Americans who are told they are making political progress in Afghanistan are being misinformed. It is the nature of Afghans to appear to cooperate and pocket bribes, only to stab their paymasters in the back. Tribal and clan loyalties trump all other links. Almost every Afghan working for the American occupation is secretly in touch with the resistance and telegraphing every impending US offensive to Taliban. Afghans know one day Americans will go home, just as did the Russians, British and Alexander’s Greeks.

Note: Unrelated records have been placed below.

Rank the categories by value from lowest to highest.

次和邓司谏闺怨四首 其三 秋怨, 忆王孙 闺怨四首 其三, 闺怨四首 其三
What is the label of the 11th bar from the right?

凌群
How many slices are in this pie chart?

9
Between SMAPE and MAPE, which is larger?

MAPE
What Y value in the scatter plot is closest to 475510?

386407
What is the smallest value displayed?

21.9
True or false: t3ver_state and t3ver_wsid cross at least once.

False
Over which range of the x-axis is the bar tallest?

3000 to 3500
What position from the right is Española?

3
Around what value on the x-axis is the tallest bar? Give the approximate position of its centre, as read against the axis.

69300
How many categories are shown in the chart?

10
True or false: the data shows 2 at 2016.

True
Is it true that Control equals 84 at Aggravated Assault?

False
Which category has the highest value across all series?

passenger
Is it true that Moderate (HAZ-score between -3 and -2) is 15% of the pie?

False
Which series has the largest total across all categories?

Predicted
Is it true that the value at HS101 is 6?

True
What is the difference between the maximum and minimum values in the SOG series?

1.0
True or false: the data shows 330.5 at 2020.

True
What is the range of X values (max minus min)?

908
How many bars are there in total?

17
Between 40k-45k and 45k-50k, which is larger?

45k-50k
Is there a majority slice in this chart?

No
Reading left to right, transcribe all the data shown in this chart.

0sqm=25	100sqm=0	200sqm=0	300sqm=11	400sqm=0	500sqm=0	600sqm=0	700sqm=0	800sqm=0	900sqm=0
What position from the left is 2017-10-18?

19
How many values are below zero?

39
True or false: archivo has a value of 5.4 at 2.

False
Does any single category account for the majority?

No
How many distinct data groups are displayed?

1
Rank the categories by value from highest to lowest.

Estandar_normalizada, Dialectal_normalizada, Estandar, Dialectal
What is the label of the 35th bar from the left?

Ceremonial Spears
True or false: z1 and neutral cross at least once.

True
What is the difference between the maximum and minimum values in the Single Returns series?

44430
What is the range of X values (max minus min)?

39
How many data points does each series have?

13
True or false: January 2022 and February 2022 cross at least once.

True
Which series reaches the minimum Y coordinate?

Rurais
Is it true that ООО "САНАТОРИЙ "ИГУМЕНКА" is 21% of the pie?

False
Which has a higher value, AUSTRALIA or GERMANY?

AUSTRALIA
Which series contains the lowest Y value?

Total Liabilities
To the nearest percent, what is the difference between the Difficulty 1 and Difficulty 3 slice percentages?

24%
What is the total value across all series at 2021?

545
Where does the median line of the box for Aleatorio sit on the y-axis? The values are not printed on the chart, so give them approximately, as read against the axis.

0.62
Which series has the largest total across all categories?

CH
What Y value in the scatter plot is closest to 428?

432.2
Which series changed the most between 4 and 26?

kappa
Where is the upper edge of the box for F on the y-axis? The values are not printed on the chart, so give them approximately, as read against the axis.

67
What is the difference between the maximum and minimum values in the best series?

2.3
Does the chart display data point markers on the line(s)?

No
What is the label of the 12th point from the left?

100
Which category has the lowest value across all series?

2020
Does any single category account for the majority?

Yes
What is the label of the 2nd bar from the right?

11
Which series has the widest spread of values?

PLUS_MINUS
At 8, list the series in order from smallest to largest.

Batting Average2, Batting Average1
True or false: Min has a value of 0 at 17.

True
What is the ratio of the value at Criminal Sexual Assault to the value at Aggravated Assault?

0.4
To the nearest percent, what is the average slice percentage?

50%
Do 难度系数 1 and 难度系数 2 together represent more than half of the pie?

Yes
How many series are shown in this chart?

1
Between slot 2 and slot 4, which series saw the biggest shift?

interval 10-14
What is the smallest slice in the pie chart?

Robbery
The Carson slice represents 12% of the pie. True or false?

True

Having demonized Taliban, the US now cannot openly deal with what remains southern Afghanistan’s leading tribal-based movement and most popular political force. So, US soldiers will continue to chase shadows in the Hindu Kush while their alien presence generates new enemies daily.

If the dolorous Soviet experience is any guide, once could say that America’s Afghan War is just beginning, not ending.

Copyright Eric S. Margolis 2006

This post is in: Afghanistan

4 Responses to “AFGHANISTAN: THE WAR MAY JUST BE BEGINNING”

  1. “America’s Afghan War is just beginning, not ending.”
    .
    So prescient… nothing else to say, it’s all in hindsight, now.

  2. It would be great if Eric wrote a column on the depletion of Russia’s forces. We hear lots of reports but what is close to the truth??
    How many shells can Russia continues to fire daily?
    Are they running short of rockets? What can they produce?
    How long can they continue to wear down the barrels of their howitzers before they refurbish them?
    How many Russian men have they lost?
    How many conscripts from Donbas/Luhansk have been lost and are the Russians using them as cannon fodder?
    Many questions and it would be great to get some sober commentary from Eric.

  3. Alister says:

    In less than six months after the US withdrawal from Afghanistan and Iraq, America has started a new proxy war in Ukraine; that’s just the beginning of a new bloody conflict with no end in sight.

    The US wars in Afghanistan and Iraq have cost about US$ 1 Billion per day over 20 years; that’s over 7 trillion dollars that “the Military Industrial Complex” has charged the US and its allies until 2021, only to be replaced by the new US’s proxy war in Ukraine, which incidentally costs about the same to the US and its allies; US$1 Billion per day thus far.